Discord between Prince and his band had been steadily brewing as the Parade tour progressed through the summer of 1986. The situation was complicated, with Wendy & Lisa fighting for artistic input and songwriting credits while also being impacted by Prince’s often turbulent relationship with Susannah Melvoin. The expanded new-look Revolution that Prince had cobbled together for the latest tour (including former bodyguards who were now a prominent part of the show as dancers and comic foils) caused resentment as well. Money was also an issue. Bassist Mark Brown received a lucrative offer to tour with Stevie Nicks and was considering taking the gig, but Prince convinced him to stay and finish the tour.
Once the Parade tour was over in September 1986 with two nights in Yokohama, Japan, it became obvious to all parties involved that the status quo was no longer tenable. On 7 October 1986 Prince invited Wendy & Lisa to his home and announced his decision that he was breaking up the Revolution and letting them go. He fired drummer Bobby Rivkin the same day, replacing him with Sheila E. Mark Brown also left, leaving keyboardist Matt Fink as the only core member of the original Revolution still associated with Prince. He scuttled plans to release The Dream Factory. It would have been a triumph in its own right, an expansion of the breezy experimentation of Parade with an even stronger and more focused batch of songs, but the Revolution was done and the dream factory closed for good.
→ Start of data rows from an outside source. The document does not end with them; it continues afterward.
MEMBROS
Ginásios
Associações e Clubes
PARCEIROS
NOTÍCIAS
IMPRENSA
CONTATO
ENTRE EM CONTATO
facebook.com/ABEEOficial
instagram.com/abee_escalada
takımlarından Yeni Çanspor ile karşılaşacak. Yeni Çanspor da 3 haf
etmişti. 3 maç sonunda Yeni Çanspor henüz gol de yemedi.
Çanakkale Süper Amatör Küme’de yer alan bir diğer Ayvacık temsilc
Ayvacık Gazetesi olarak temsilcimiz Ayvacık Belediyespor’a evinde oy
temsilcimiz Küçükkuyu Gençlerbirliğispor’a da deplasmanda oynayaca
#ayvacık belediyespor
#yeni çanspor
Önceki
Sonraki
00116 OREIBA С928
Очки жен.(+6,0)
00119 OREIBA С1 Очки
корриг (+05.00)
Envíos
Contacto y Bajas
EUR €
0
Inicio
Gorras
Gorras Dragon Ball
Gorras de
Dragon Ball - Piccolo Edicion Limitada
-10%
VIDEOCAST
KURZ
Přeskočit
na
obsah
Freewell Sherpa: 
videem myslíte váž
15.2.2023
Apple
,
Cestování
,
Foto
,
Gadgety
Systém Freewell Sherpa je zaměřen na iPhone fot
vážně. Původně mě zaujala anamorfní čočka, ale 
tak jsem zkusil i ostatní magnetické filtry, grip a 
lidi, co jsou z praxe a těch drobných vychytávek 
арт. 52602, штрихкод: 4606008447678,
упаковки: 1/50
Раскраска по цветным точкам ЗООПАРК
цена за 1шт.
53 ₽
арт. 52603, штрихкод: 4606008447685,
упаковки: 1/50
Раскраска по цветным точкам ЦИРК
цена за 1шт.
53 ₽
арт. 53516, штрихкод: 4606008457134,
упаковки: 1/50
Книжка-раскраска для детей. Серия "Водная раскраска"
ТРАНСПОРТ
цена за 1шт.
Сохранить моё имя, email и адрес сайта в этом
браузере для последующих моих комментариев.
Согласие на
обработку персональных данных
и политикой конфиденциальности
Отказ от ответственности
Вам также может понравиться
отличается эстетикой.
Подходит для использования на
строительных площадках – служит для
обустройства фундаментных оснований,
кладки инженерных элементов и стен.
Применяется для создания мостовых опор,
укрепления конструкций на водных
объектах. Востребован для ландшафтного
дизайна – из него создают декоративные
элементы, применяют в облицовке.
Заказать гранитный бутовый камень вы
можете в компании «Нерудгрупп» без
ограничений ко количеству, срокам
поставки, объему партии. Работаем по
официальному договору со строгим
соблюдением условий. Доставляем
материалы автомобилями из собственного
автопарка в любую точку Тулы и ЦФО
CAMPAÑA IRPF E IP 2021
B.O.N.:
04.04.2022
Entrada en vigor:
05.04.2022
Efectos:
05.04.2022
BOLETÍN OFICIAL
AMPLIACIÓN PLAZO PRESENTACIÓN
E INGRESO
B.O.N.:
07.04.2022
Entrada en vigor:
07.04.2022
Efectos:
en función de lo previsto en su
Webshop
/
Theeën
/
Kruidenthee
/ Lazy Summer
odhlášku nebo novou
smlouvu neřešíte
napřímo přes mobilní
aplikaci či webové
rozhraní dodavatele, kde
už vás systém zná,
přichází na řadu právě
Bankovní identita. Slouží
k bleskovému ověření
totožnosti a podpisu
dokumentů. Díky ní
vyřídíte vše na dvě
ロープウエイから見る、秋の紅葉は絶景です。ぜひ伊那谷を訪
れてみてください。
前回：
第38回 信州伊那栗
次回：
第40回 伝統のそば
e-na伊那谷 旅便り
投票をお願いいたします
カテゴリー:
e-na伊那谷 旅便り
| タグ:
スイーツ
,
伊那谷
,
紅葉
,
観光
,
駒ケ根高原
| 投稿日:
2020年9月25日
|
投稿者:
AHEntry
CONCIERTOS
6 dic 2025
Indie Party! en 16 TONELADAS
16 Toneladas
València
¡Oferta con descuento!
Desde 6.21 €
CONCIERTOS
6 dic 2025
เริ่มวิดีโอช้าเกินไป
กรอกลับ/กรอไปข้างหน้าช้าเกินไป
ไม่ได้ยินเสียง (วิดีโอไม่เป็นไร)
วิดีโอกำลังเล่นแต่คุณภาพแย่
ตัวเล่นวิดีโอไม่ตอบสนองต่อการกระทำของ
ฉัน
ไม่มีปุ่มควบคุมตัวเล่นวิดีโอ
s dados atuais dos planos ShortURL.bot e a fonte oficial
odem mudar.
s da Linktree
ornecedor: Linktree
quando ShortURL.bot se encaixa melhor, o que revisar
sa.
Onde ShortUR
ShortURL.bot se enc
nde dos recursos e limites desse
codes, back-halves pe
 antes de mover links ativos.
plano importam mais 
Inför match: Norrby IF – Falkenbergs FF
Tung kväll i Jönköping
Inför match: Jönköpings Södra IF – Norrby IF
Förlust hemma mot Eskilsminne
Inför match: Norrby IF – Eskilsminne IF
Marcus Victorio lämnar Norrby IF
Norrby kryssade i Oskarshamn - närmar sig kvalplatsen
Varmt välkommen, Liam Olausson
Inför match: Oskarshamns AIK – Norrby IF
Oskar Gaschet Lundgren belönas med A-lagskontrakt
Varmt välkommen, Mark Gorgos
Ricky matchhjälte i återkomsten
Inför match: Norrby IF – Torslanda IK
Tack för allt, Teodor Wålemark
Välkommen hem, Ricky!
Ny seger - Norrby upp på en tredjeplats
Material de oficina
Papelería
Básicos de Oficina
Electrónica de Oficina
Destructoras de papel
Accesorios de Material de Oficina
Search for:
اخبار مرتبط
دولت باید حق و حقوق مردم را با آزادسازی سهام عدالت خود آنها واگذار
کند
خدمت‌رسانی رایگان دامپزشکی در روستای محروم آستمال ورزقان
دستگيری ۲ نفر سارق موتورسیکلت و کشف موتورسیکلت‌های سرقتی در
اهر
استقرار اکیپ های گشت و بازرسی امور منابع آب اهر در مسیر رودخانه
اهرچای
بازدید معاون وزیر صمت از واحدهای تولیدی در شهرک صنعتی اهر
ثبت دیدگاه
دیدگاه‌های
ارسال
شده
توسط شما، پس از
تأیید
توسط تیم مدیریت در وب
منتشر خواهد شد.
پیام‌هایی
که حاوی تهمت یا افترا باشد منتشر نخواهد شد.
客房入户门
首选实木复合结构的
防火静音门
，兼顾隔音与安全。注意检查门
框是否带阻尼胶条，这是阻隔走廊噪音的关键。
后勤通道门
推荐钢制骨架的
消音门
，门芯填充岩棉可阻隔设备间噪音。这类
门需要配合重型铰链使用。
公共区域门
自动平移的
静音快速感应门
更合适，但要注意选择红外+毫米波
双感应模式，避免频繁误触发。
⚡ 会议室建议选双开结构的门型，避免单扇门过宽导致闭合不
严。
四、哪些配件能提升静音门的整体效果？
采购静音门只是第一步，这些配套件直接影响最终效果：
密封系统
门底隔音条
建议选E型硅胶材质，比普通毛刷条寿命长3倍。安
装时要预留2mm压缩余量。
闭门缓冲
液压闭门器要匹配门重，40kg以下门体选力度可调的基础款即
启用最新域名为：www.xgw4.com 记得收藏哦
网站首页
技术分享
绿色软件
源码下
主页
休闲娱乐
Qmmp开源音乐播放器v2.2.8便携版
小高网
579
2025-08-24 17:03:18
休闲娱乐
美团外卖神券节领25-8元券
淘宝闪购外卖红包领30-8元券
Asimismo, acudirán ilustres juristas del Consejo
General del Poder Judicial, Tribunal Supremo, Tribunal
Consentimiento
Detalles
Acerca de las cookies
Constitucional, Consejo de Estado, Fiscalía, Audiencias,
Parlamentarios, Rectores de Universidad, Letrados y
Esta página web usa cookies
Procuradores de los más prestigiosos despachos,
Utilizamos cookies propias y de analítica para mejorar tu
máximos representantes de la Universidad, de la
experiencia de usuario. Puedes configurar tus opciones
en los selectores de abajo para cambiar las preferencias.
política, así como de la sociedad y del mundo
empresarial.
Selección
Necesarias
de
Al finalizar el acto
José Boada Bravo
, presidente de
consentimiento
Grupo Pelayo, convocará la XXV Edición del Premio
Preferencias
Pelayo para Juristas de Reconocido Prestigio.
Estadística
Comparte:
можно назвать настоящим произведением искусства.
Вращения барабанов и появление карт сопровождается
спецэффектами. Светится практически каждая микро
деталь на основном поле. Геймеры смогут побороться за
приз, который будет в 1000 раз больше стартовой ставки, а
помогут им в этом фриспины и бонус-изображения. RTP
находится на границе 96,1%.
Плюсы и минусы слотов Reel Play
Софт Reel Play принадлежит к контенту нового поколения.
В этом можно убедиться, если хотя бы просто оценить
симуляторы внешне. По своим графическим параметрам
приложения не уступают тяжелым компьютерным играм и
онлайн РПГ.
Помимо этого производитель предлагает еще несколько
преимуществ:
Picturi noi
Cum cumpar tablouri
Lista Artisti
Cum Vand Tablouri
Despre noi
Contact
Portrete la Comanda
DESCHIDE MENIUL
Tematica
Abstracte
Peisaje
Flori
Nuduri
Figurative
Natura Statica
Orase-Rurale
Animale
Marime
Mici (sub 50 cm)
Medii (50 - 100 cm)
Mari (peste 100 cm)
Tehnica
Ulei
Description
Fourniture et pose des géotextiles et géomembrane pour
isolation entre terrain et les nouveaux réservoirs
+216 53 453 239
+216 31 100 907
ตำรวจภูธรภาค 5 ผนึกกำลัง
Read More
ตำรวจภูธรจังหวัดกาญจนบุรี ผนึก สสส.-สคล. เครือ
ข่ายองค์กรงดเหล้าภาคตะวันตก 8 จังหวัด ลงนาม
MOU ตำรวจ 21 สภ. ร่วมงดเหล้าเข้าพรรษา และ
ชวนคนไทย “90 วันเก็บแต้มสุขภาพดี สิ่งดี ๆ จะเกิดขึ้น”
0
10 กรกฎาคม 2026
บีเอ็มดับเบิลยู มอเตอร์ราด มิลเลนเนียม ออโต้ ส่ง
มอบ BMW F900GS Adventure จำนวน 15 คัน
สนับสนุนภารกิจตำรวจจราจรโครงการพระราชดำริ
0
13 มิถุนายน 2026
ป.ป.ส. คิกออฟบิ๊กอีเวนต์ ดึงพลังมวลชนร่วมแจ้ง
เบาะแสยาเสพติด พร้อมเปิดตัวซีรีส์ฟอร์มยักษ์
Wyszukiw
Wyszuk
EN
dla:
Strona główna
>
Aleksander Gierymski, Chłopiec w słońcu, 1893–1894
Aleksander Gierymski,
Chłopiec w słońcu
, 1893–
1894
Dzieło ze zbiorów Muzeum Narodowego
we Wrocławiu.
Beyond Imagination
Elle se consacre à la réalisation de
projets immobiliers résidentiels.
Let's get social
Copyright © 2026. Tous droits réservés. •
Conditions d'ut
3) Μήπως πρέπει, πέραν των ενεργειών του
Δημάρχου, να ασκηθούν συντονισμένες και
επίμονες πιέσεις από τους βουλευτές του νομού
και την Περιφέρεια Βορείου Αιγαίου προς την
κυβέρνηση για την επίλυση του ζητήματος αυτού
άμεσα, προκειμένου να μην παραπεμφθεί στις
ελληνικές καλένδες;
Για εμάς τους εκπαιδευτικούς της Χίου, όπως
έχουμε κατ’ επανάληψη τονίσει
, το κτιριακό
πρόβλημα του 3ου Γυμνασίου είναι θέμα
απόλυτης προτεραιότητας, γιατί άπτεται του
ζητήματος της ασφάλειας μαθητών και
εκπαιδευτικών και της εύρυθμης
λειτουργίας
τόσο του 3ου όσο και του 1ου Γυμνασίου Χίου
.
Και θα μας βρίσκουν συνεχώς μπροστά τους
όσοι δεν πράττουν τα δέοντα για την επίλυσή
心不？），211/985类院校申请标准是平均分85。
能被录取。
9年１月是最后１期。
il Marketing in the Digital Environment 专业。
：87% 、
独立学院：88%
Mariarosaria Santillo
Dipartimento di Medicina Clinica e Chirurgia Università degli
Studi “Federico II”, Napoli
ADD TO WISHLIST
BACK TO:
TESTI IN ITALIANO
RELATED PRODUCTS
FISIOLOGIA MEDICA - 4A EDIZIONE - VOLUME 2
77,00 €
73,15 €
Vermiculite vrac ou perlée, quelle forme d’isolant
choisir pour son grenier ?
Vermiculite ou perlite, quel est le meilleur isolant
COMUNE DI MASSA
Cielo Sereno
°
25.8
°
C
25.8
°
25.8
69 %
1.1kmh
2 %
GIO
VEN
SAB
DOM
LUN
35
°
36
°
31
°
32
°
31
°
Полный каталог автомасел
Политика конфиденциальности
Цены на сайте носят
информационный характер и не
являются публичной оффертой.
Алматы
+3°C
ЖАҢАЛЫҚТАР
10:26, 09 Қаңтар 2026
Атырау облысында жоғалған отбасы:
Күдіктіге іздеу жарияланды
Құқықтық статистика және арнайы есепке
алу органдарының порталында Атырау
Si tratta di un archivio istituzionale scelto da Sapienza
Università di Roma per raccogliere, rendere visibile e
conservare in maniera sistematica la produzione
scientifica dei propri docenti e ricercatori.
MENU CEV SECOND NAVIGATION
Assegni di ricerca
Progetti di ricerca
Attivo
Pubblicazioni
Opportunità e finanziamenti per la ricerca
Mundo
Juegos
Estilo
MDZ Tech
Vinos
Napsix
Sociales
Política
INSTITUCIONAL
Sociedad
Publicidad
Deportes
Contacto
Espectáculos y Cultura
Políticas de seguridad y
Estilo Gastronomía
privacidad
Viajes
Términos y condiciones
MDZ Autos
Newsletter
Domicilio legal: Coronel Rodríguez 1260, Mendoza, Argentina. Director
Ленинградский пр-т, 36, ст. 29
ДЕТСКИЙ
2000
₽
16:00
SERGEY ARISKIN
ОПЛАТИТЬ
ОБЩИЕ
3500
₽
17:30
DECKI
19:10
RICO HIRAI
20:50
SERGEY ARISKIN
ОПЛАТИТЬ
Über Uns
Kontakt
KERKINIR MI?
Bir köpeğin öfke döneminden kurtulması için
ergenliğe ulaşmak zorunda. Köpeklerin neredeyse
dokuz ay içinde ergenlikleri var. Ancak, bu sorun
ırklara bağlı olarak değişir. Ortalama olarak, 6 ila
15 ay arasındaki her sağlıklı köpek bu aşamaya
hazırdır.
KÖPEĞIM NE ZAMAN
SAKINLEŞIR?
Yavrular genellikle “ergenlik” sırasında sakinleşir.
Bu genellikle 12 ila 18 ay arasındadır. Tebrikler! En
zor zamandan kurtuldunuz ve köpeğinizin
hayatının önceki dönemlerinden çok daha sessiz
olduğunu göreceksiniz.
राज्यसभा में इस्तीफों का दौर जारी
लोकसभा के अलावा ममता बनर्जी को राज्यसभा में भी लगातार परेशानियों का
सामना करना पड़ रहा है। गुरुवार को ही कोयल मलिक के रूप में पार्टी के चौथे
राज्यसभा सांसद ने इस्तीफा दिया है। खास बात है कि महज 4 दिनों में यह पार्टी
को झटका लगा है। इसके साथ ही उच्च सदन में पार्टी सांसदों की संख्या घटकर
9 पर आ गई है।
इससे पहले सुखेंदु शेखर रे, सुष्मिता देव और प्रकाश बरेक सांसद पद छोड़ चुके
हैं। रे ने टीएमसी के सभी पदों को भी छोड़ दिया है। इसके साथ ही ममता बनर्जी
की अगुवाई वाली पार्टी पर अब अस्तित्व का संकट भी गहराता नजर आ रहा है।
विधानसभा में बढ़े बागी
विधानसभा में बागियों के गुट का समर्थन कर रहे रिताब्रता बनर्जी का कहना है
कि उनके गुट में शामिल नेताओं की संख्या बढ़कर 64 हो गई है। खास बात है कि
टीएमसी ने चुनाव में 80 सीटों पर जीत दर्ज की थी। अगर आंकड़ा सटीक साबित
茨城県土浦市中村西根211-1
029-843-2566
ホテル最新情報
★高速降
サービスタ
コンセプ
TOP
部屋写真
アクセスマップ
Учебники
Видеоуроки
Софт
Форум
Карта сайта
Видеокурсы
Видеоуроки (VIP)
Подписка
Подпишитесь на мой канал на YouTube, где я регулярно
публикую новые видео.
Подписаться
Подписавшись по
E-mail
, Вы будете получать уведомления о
For Prince, there could be no looking back. He was in the midst of a creative groove the heights of which he’d never reach again, and suddenly without his popular backing band. With the failure of his second movie weighing on him, Prince felt enormous pressure to deliver a knockout album, a masterwork that would rock his critics and doubters back on their heels. Recording both at Los Angeles’ Sunset Studios and his new home studio outside of Minneapolis, he and engineer Susan Rogers huddled for long hours nearly every day producing new music at a feverish pace.
His first concept following the abandonment of The Dream Factory was from way out in left field and involved a character that allowed Prince to inhabit another realm entirely. The use of pseudonyms was nothing new for Prince. He’d invented names like Alexander Nevermind, Jamie Starr, and the Starr Company for various songwriting, production and performance credits over the years. He was also able to explore different facets of his musical psyche (and find a home for some of his constantly overflowing coffer of songs) through his work on side-projects and protégés like the Time, Vanity 6, Apollonia 6, Sheila E., the Family, Madhouse, Jill Jones and others. These are Prince albums in all but name, as he wrote, produced and recorded just about everything but lead vocals.